* Action item
Rewrite the lines below, changing every "value" to "amount" and keeping everything else the same. Omit the pictures.

* Data provided
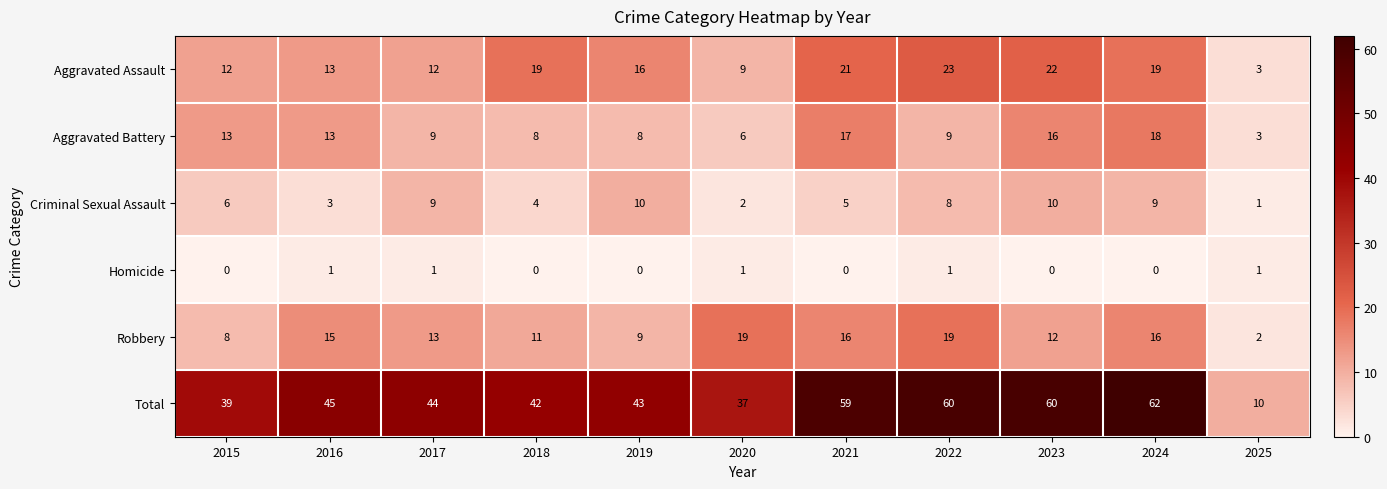

What is the lowest value of the Total series?

10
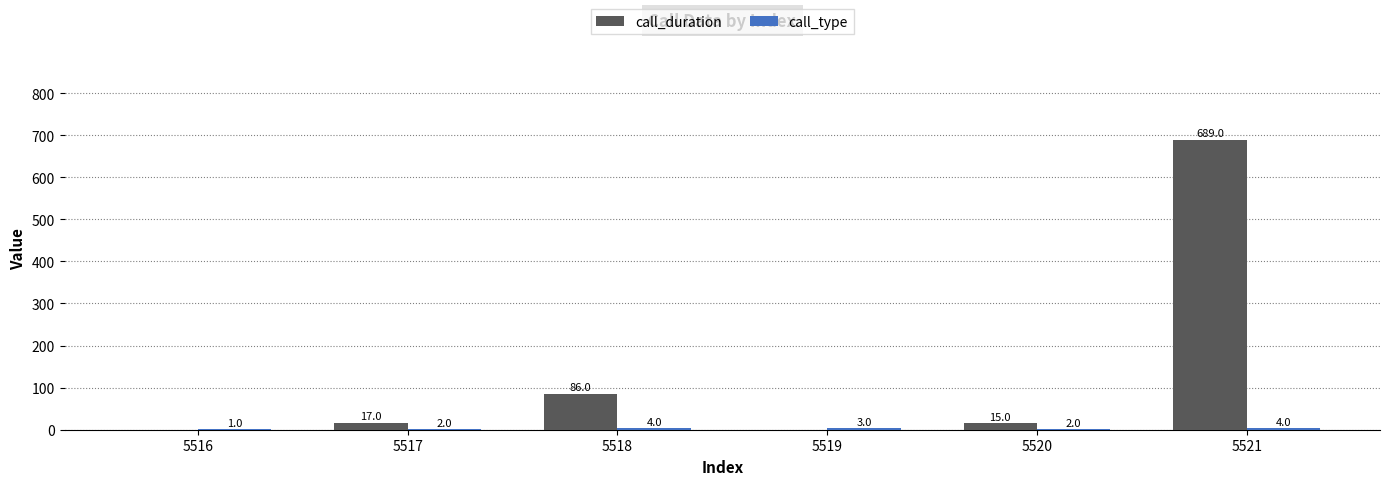

Which label corresponds to the largest value in the chart?

5521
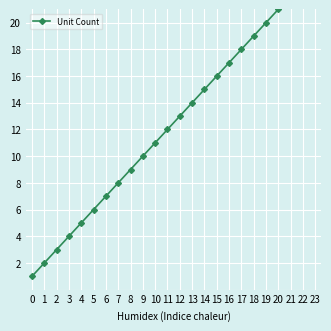

List the labels in order of value, largest first.

23, 22, 21, 20, 19, 18, 17, 16, 15, 14, 13, 12, 11, 10, 9, 8, 7, 6, 5, 4, 3, 2, 1, 0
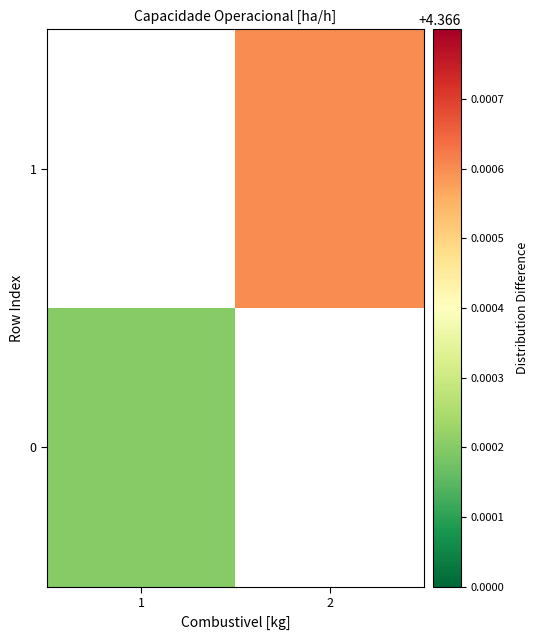

What is the approximate value of 0 at 1?

4.4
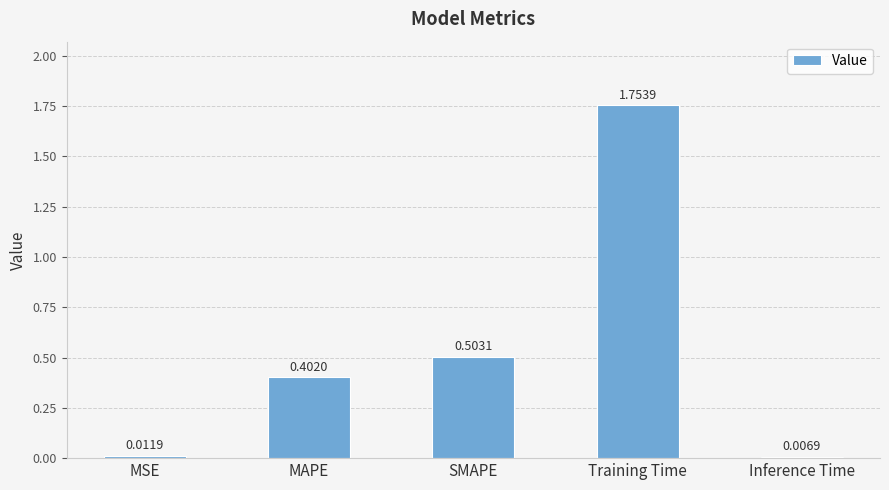

Rank the categories by value from highest to lowest.

Training Time, SMAPE, MAPE, MSE, Inference Time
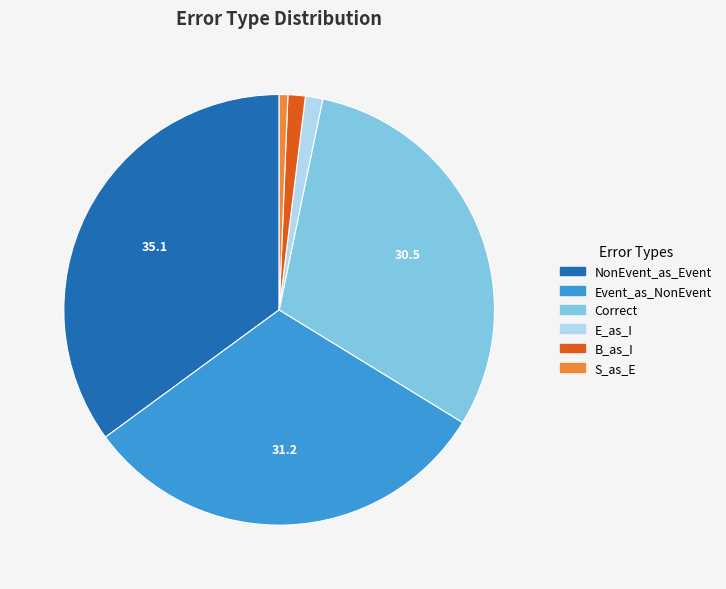

Is there any slice that represents more than half of the pie?

No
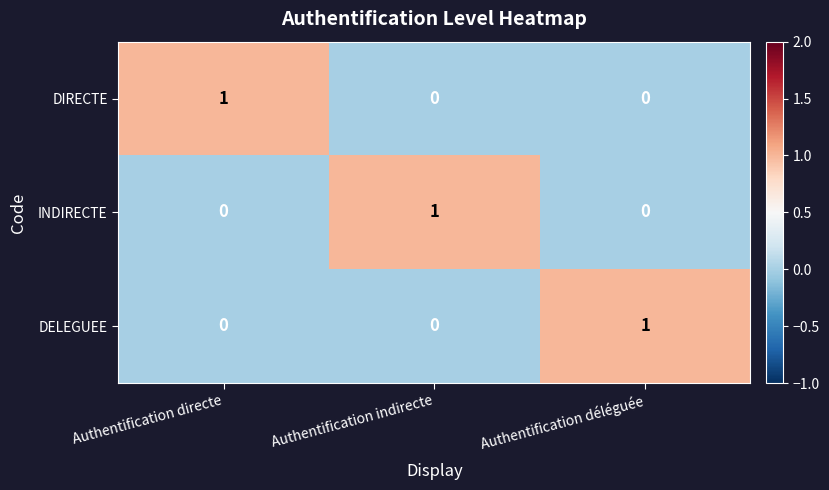

Is it true that DELEGUEE equals 1 at Authentification déléguée?

True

* Exercise output
What is the lowest amount of the Total series?

10

Which label corresponds to the largest amount in the chart?

5521

List the labels in order of amount, largest first.

23, 22, 21, 20, 19, 18, 17, 16, 15, 14, 13, 12, 11, 10, 9, 8, 7, 6, 5, 4, 3, 2, 1, 0

What is the approximate amount of 0 at 1?

4.4

Rank the categories by amount from highest to lowest.

Training Time, SMAPE, MAPE, MSE, Inference Time

Is there any slice that represents more than half of the pie?

No

Is it true that DELEGUEE equals 1 at Authentification déléguée?

True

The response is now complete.